Олег зашел за щит с планом лагеря, из-под которого виднелись только Маринины ноги, сунул руку в карман и переложил колом торчащий член направо. От прикосновения член вздыбился еще сильнее, стал как железный. Он сжал его, и тут что-то произошло. «Эякуляция» это называется, слово-то он знал, а вот случилось это у него впервые. Мокрые трусы. Ватная слабость в ногах. Шорты тоже промокали, на них быстро проявлялось темное пятно.

Он подумал тогда, что, наверное, любит негритянок. И мулаток. Но не тут-то было. Негритянки и мулатки, а также метиски, квартеронки и папуаски, к которым он с того дня стал пристально присматриваться в кино, по телевизору и на фотографиях цветных журналов, были безусловно привлекательны. Но ничего даже отдаленно напоминающего то, что он испытал, видя полуголую измазанную Марину, не было.

А было нечто подобное в другой раз. В колхозе. В трудовом лагере. Убирали капусту. Девочки и мальчики. Был очень жаркий день. Вдруг ливень. Застиг в чистом поле. Бежать некуда. Грянуло, хлынуло как из ведра. До нитки. Девочки многие разулись. В грязи выше щиколотки, а ведь кто работал на корточках, а кто на коленях. Кто на коленях, те по колено. Хохотали, визжали. Олег тоже кончил сразу. И понял. Не негритянки, а грязь.

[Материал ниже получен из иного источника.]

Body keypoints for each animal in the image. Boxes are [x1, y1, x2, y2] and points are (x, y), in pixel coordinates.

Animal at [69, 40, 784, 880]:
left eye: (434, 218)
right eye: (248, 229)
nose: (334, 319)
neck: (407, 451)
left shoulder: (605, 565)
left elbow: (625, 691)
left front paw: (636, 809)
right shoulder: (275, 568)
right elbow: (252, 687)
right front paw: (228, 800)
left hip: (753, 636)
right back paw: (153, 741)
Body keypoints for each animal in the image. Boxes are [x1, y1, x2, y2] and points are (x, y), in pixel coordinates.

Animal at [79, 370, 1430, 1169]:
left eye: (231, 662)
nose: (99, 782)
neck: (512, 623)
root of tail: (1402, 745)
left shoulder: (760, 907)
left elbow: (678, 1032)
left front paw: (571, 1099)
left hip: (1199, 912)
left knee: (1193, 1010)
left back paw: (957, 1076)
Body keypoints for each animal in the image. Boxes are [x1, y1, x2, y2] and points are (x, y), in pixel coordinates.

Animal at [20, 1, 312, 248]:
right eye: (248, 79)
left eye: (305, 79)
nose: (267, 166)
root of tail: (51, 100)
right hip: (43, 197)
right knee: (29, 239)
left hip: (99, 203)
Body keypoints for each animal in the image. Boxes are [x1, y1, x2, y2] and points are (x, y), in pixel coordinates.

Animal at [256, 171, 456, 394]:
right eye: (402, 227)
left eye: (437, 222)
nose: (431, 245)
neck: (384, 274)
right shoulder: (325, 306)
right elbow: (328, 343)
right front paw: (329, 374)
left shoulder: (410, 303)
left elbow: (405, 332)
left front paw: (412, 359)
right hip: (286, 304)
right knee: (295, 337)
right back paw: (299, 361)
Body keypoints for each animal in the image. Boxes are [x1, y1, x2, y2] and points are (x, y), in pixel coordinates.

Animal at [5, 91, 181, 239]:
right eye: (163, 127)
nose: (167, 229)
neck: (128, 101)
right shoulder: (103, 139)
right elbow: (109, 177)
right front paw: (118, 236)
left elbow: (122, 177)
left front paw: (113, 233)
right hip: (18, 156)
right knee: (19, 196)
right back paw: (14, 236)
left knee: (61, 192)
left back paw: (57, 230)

Почему? Можно предположить. Можно вспомнить историю про гусынь. Помним историю про гусынь, или, в другой редакции, демонов? Где уж нам! Она ж средневековая еще, где уж нам, нас тогда и на свете не было.

В общем, один монах, духовный наставник. И ученик. Молодой. Этот вообще женщин отроду не видал. Отшельники потому что оба. Вот идут за каким-то рожном в город, и вдруг навстречу им женщины какие-то шкандыбают, шлюхи, вероятнее всего.

Молодой. Ой, это кто?

Монах (про себя). Блин! (Вслух). Это, Петенька, демоны.

Ладно. На другое утро:

— Айдате, папенька, до города сходымо!

— На шо?!

— Та демонов тех побачымо…

(Перевод с латинского автора.)

Мама его, разумеется, тоже духовно наставляла и благовоспитывала. Тоже и половое воспитание. Она ему настойчиво внушала, что, конечно, любовь — это круто, но когда она гармоничная, в смысле одухотворенная, а то вот еще есть чисто животный, то есть, наоборот, грязно-животный, секс, так вот это — грязь. Она очень откровенно беседовала с ребенком о грязных помыслах и поступках. О грязных девках с нечистыми представлениями об отношениях полов. Но ничего такого, не подумайте плохого, не только о девках, о парнях тоже. О грязных. Она приводила примеры. Внушала, внушала — и успешно внушила. Он поверил.